Stored items |
# # #
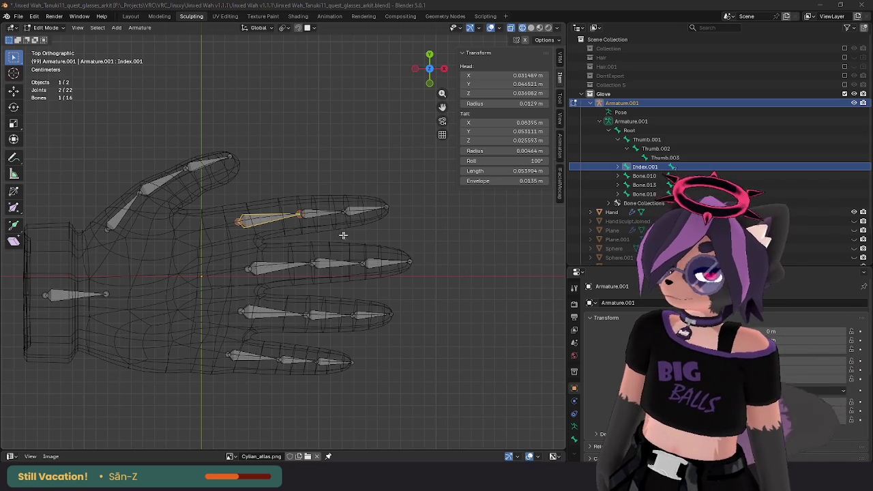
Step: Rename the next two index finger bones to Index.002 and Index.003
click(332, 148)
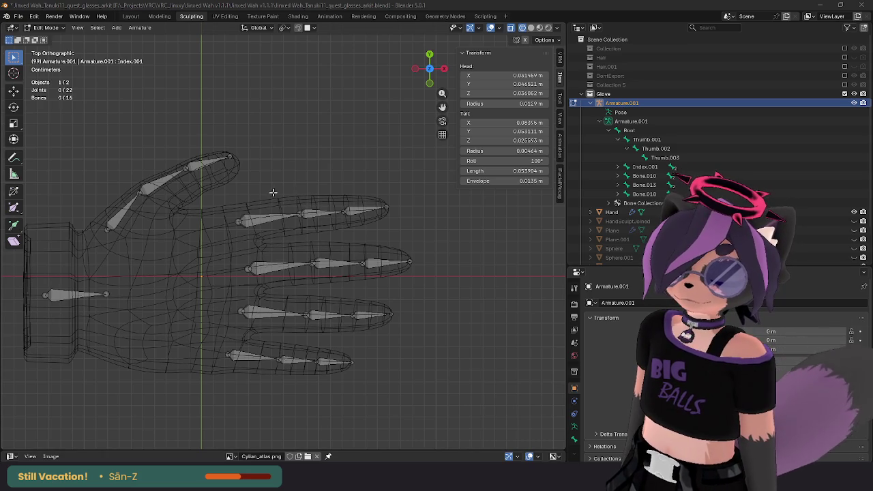
click(274, 218)
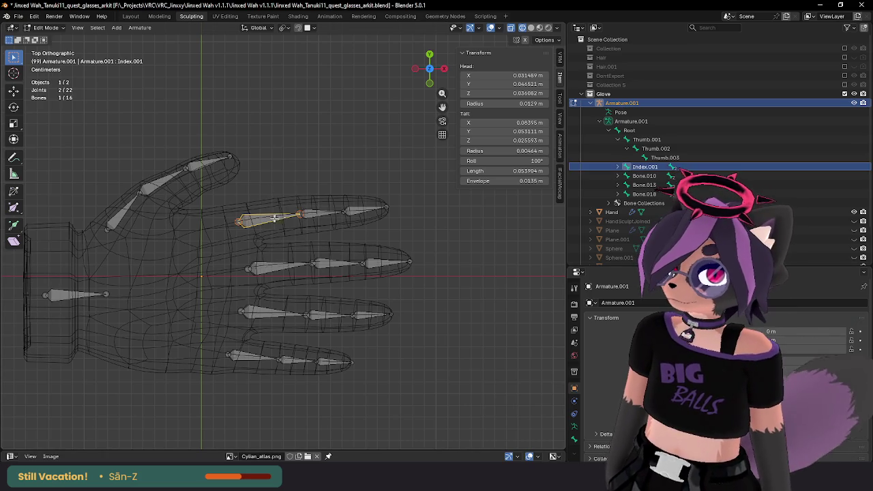
click(324, 206)
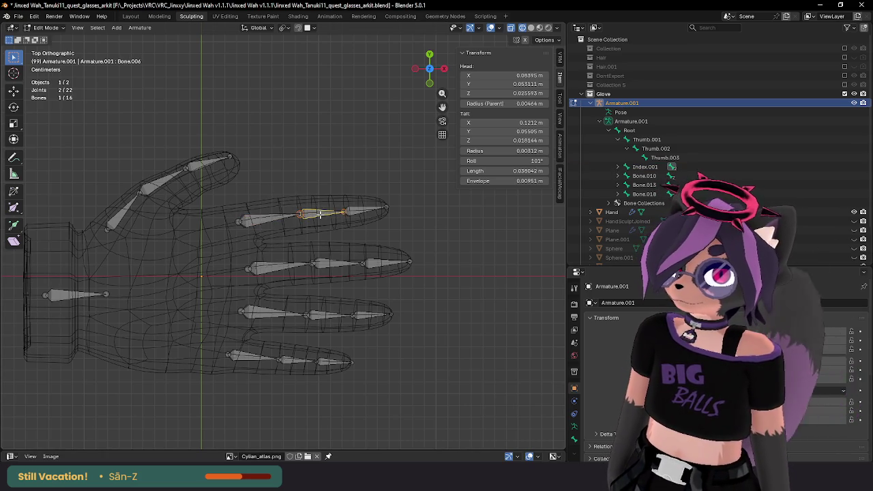
text(Ind)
# # #
PROBLEM TO SOLVE | I'd like every record printed exactly, with the pictures left out.

ANSWER SECTION |
Step: Rename the next two index finger bones to Index.002 and Index.003
click(332, 148)
click(274, 218)
click(324, 206)
text(Ind)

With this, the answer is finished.